The rivals are trying to define each other for voters in 22 states from California to New York who take part in primaries and caucuses on Tuesday. Their race is close: Each has two major-state victories apiece, while Clinton also won "beauty contests" in Michigan and Florida that awarded no delegates.

The Iraq war was a flash point, as it has been since the campaign began in earnest last year. Obama reinforced a point he has made often: that he was against the war "from the beginning" and Clinton supported the invasion of Iraq with her 2002 vote to give Bush the authority to use military force.

Obama said he would make a stronger Democratic nominee in November because he offers "a clear contrast as somebody who never supported this war.

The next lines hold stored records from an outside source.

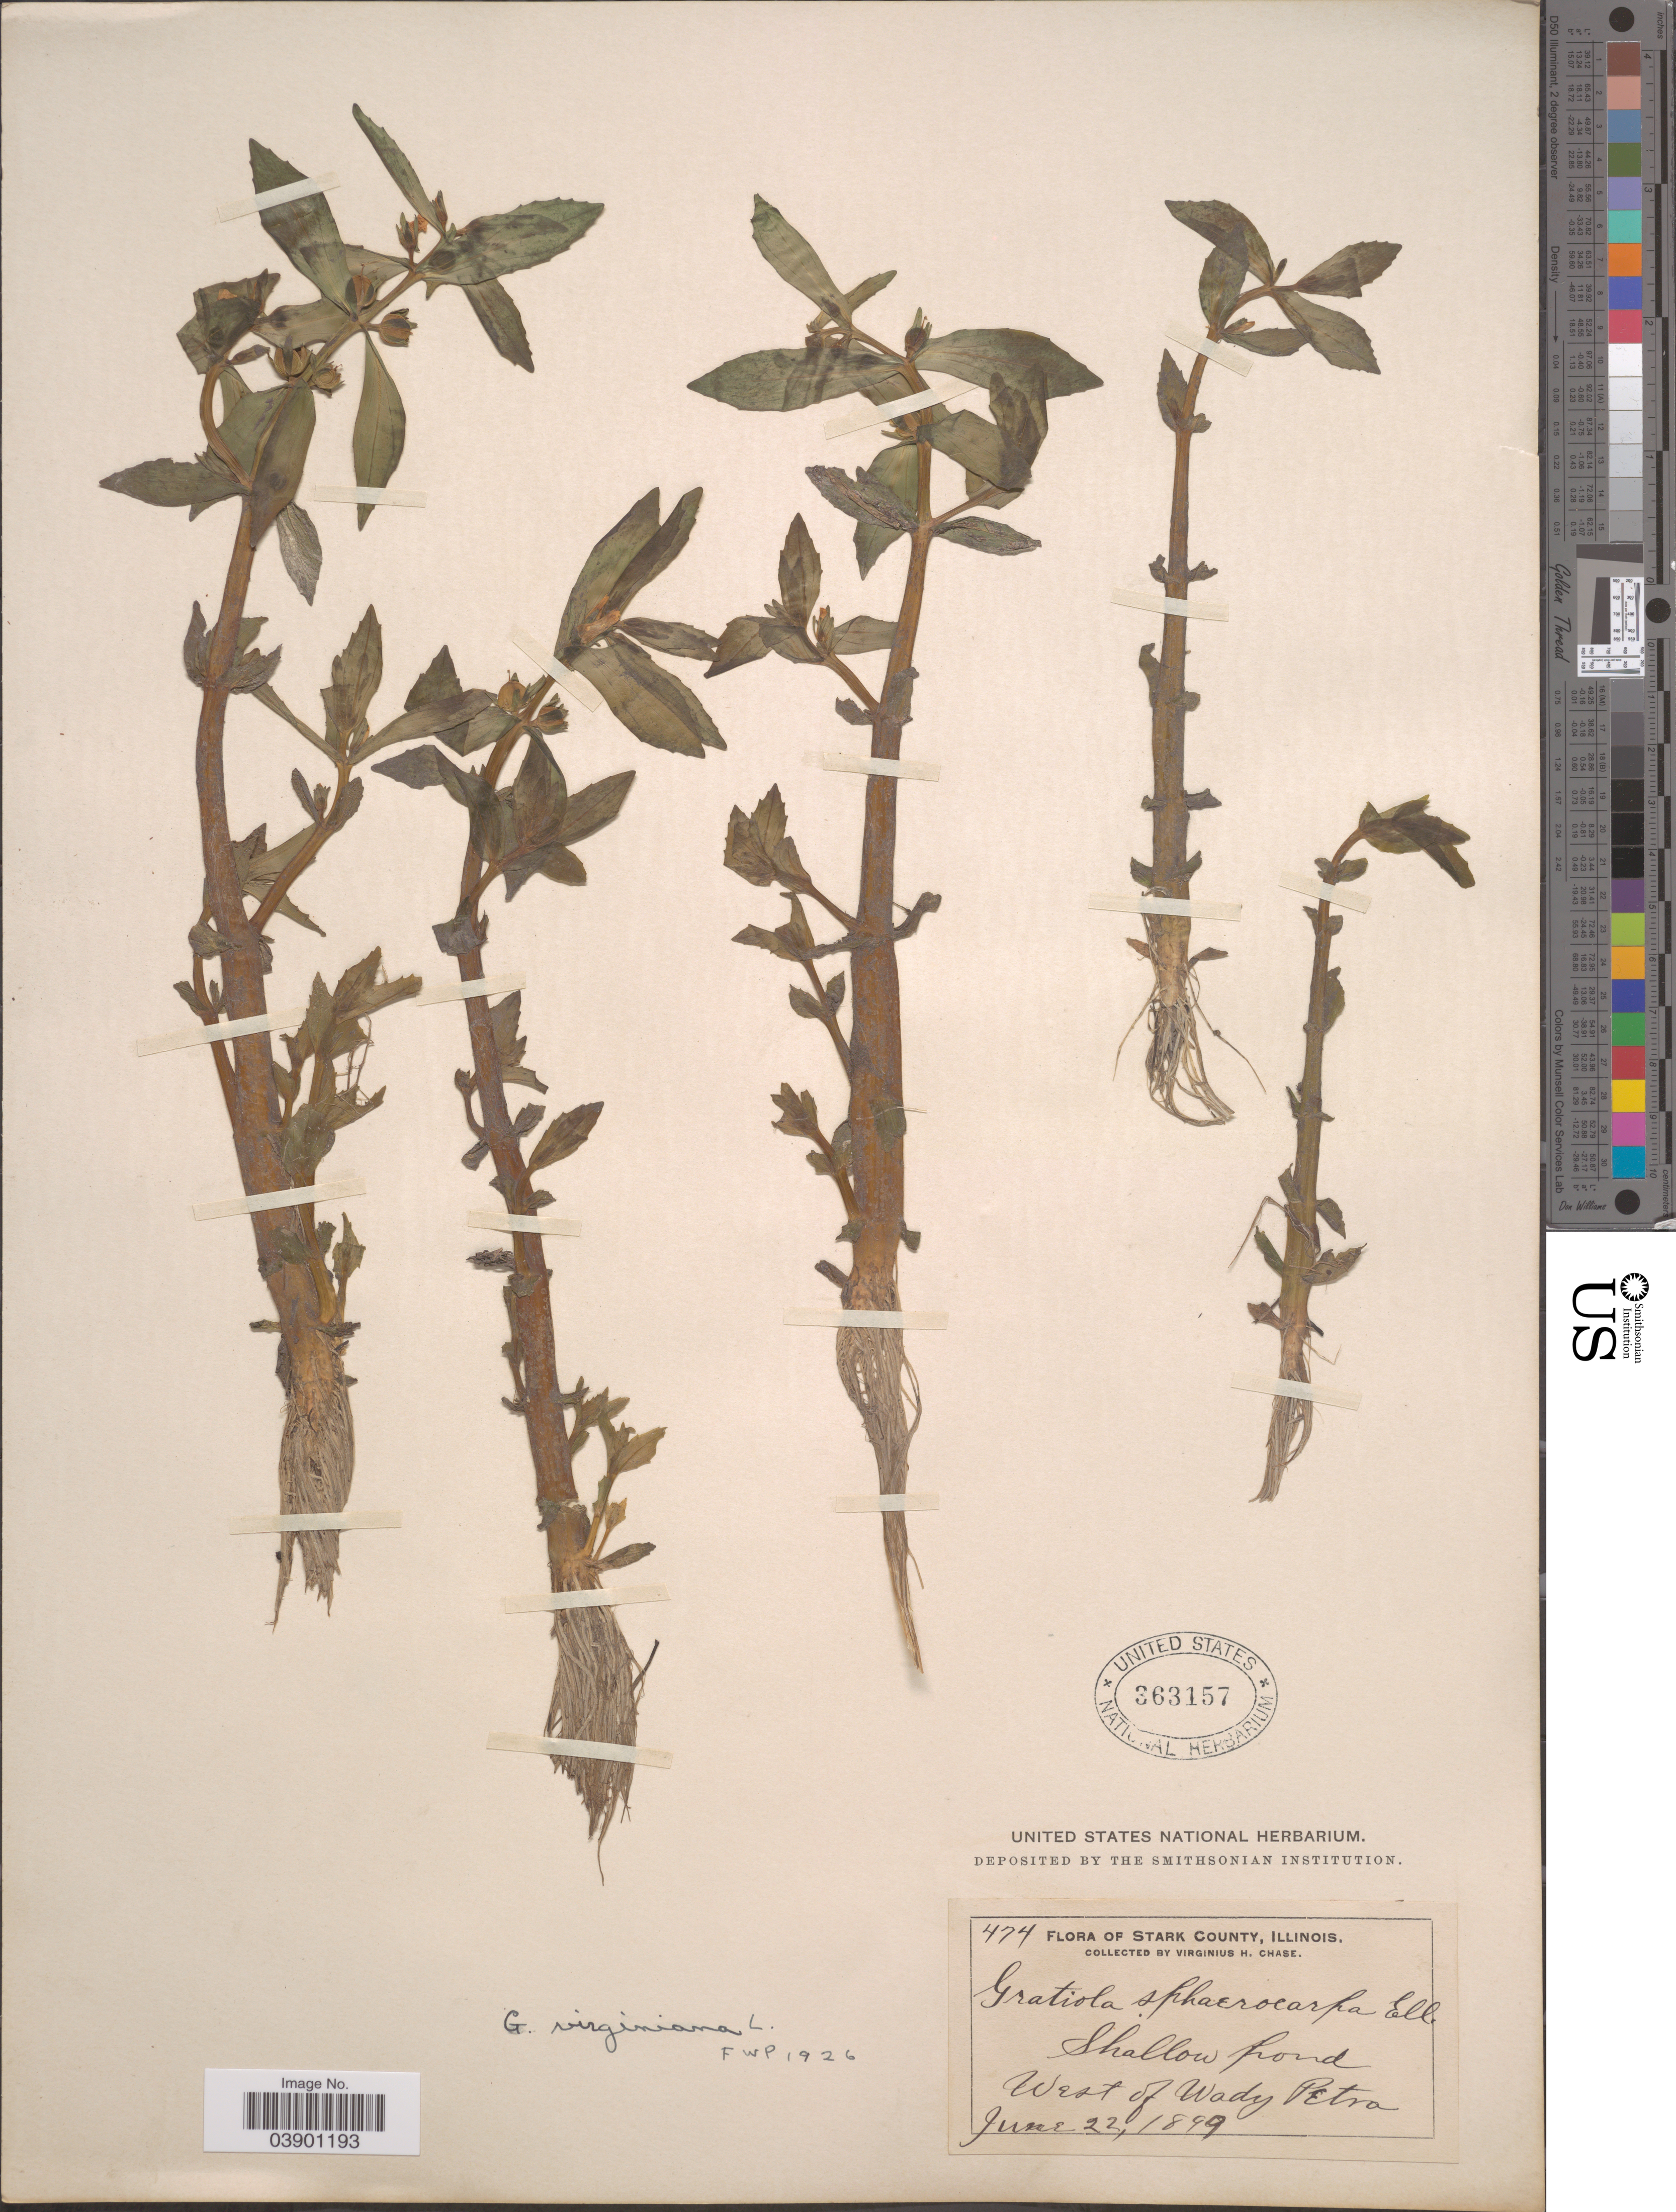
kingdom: Plantae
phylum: Tracheophyta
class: Magnoliopsida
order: Lamiales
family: Plantaginaceae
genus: Gratiola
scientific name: Gratiola virginiana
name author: L.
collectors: V. H. Chase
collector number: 474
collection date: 1899-06-22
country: United States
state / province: Illinois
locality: Stark County. West of Wady Petra.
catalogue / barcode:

The question is: Can we make an argument that this was a conceptually flawed mission from the start?"

Clinton said she did not believe a Republican nominee could use the Iraq war against either Democratic candidate. "I think the Democrats have a much better grasp of the reality of the situation," she said.

She stressed that her Iraq vote in 2002 was a "sincere vote based on my assessment at the time" and "was not authority for a pre-emptive war."

Both Democrats took shots at GOP front-runner John McCain, pointing out his support of Bush's plan to temporarily increase U.S. troops in Iraq. Clinton knocked the Arizona senator for calling her plan to withdraw troops "surrender." Obama criticized him for wanting to make permanent tax cuts Bush supported in 2001 and 2003, after initially voting against them.